There are several caveats in applying these remarkable data from De Felice and colleagues18 to clinical practice. One problem is that the Lynch II patients in this study were all related. Thus it is conceivable that the increased vascular complexity may be related to an inheritable trait unrelated to the presence of a DNA MMR gene mutation. This is suggested by the observation that members of these kindreds, believed not to have Lynch syndrome as ascertained by linkage analysis, also manifested the increased vascular complexity compared with controls. Indeed, in most parameters there were no significant differences between family members with and without mutations. However, the numbers were small. An alternative explanation of these inconsistencies may be that some of the “unaffected individuals” may potentially harbour mutations that were not detected by linkage analysis, a methodology with suboptimal sensitivity.
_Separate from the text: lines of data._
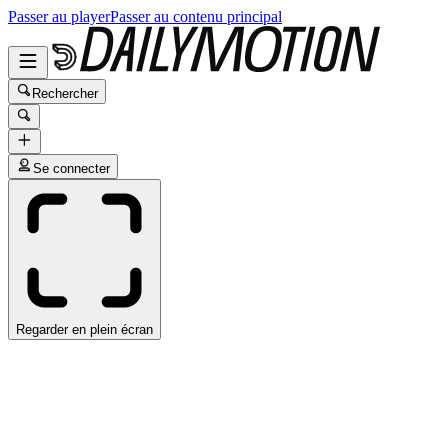
Passer au player
Passer au contenu principal
Rechercher
Se connecter
Regarder en plein écran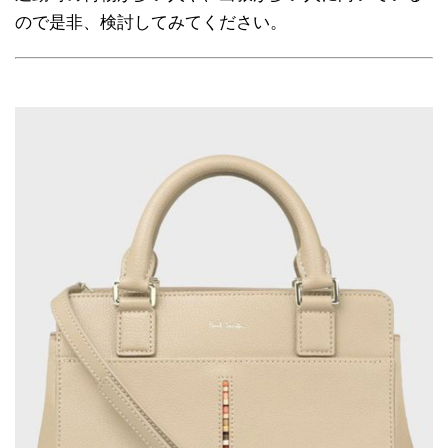
ので是非、検討してみてください。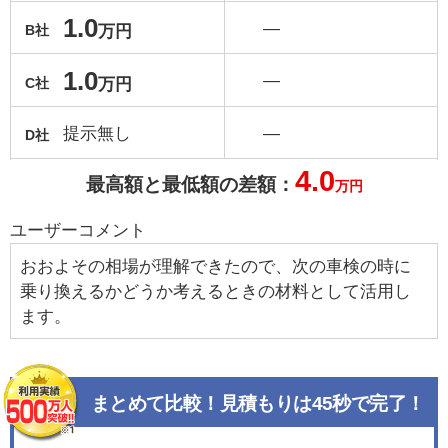
1.0
―
万円
B社
1.0
―
万円
C社
提示無し
―
D社
4.0
最高額と最低額の差額：
万円
ユーザーコメント
おおよその相場が理解できたので、次の車検の時に
乗り換えるかどうか考えるときの材料として活用し
ます。
まとめて比較！見積もりは45秒で完了！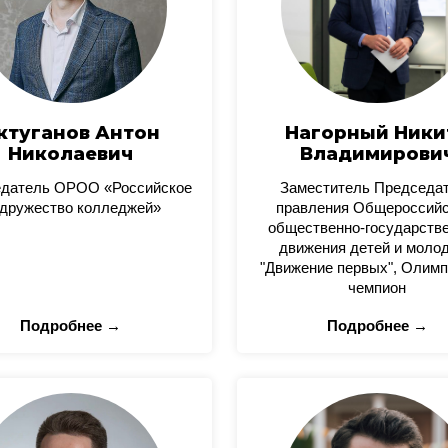
ктуганов Антон
Нагорный Ники
Николаевич
Владимирови
датель ОРОО «Российское
Заместитель Председа
дружество колледжей»
правления Общероссийс
общественно-государстве
движения детей и моло
"Движение первых", Олимп
чемпион
Подробнее →
Подробнее →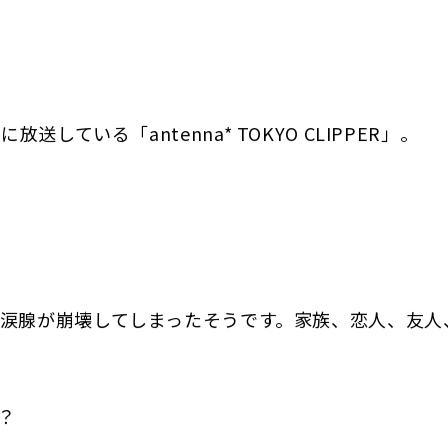
0に放送している「antenna* TOKYO CLIPPER」。
回涙腺が崩壊してしまったそうです。家族、恋人、友人
？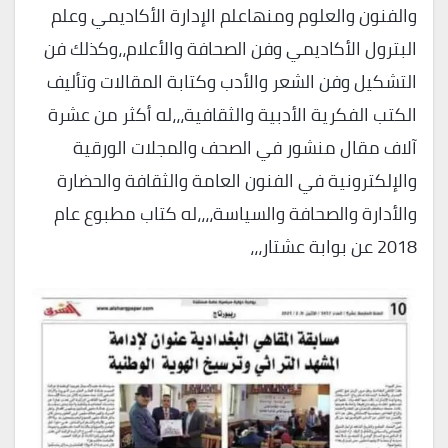
والفنون والعلوم ومنهاعلم الإدارة الأكاديمي وعلم
البترول الأكاديمي وفن الصحافة والأعلام،،وكذلك فن
التشكيل وفن الشعر والأدب وكتابة المقالات وتأليف
الكتب الفكرية الأدبية والثقافية،،،له أكثر من عشرة
آلاف مقال منشور في الصحف والمجلات الورقية
والإلكترونية في الفنون العامة والثقافة والحضارة
والأدارة والصحافة والسياسة،،،،له كتاب مطبوع عام
2018 عن بوابة عشتار،،،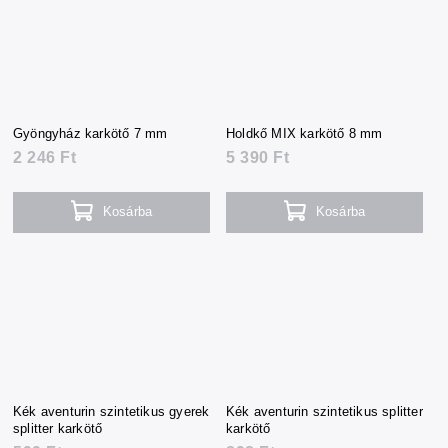
Gyöngyház karkötő 7 mm
Holdkő MIX karkötő 8 mm
2 246 Ft
5 390 Ft
Kosárba
Kosárba
Kék aventurin szintetikus gyerek
Kék aventurin szintetikus splitter
splitter karkötő
karkötő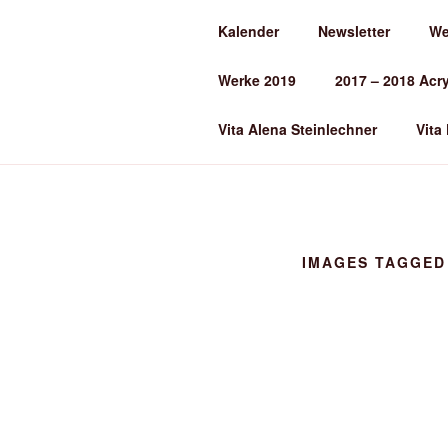
Zum
Kalender
Newsletter
We
Inhalt
ALENA ST
springen
Werke 2019
2017 – 2018 Acr
Kunst und Kunstunterricht
Vita Alena Steinlechner
Vita
IMAGES TAGGED 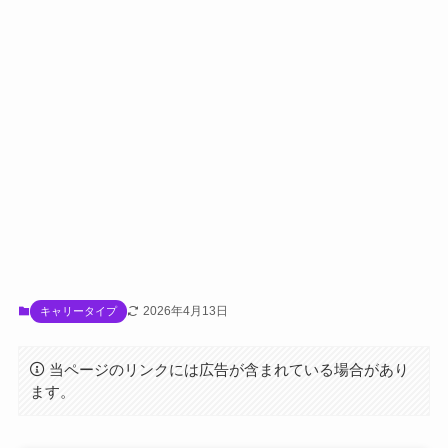
2026年4月13日
キャリータイプ
当ページのリンクには広告が含まれている場合があり
ます。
In summary, this provocative report leads to hope about the development of a non-invasive inexpensive test for recognising HNPCC. This would be of major importance in detecting heretofore unidentified patients and therefore initiating the intensive potentially life saving surveillance regimen. However, replication of these data in a large number of Lynch families is mandatory in order to translate this unique observation into clinical practice.